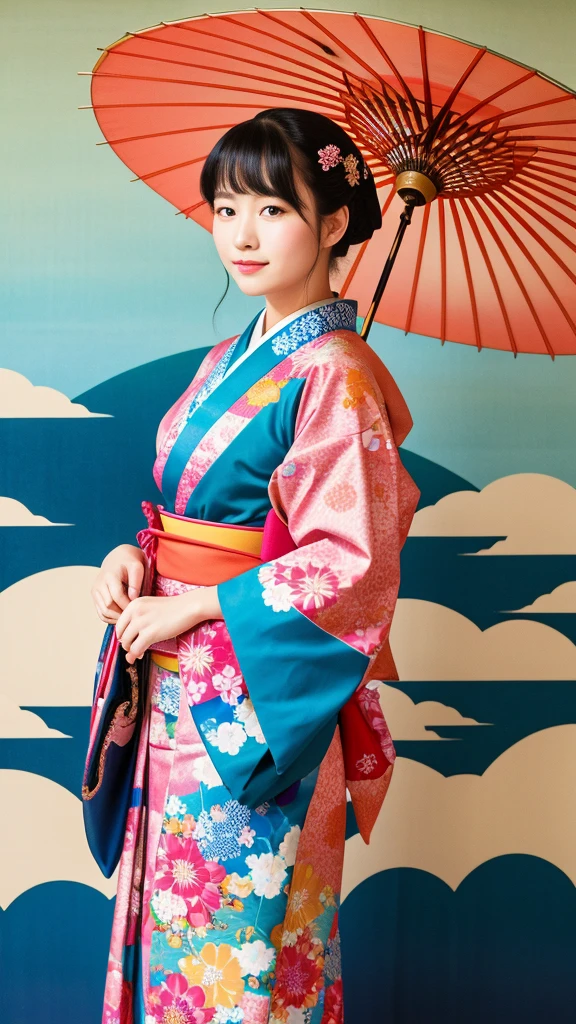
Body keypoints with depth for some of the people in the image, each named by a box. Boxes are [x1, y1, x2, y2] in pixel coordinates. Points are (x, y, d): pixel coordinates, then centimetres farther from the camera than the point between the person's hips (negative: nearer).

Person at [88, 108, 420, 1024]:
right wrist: (136, 555, -2)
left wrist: (195, 606, -17)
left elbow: (354, 560, -20)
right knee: (175, 907, 19)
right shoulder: (231, 357, 9)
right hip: (182, 686, 8)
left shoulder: (332, 377, -17)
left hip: (254, 699, -8)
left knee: (238, 920, 8)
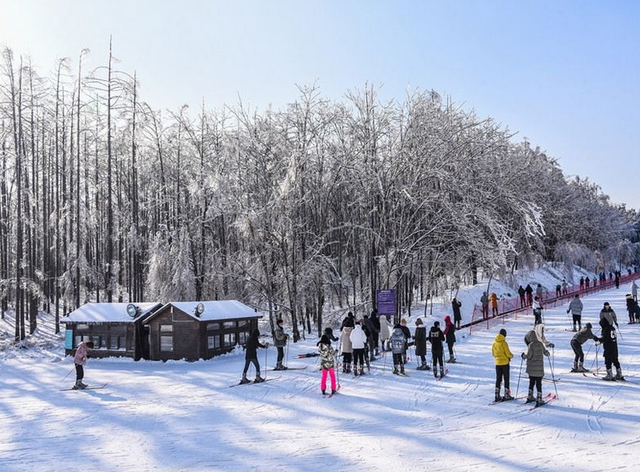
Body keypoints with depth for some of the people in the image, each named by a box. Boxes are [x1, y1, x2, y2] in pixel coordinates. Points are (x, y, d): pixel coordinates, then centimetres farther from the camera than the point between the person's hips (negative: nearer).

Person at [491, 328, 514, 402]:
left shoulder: (494, 343, 1)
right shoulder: (504, 343, -17)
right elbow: (508, 353, -14)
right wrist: (511, 356, 6)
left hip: (497, 363, 5)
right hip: (505, 363, -5)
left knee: (498, 379, 10)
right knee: (506, 379, 6)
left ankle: (497, 396, 9)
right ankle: (506, 395, 8)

===

## WHAT YOU SHOULD DO
Return every line of both items above unchanged, leaving out the pictures.

## OUTPUT OF THE EXERCISE
Body keypoints with depth for some of the people in the image, each named by a box. Boxes are [x1, y1, x2, y2] in pixel coordinates. Points are (x, y, d): pixel coordinates, then centimetres farther from the camera than the point between the person's hips (negative: nearer).

Person at [88, 108, 420, 1024]:
right wrist: (136, 555, -2)
left wrist: (195, 606, -17)
left elbow: (354, 560, -20)
right knee: (175, 907, 19)
right shoulder: (231, 357, 9)
right hip: (182, 686, 8)
left shoulder: (332, 377, -17)
left hip: (254, 699, -8)
left knee: (238, 920, 8)
Body keypoints with depth for some of the people in the image, each named by a box. Boxes are [x1, y1, x2, y2] in pixel coordinates. Points are (x, y, d): pixel coordinates, then centimetres farther from the camera than the point between the person's hips (negative: nearer).

Person at [491, 328, 514, 402]:
left shoulder: (494, 343, 1)
right shoulder: (504, 343, -17)
right elbow: (508, 353, -14)
right wrist: (511, 356, 6)
left hip: (497, 363, 5)
right hip: (505, 363, -5)
left knee: (498, 379, 10)
right knee: (506, 379, 6)
left ankle: (497, 396, 9)
right ankle: (506, 395, 8)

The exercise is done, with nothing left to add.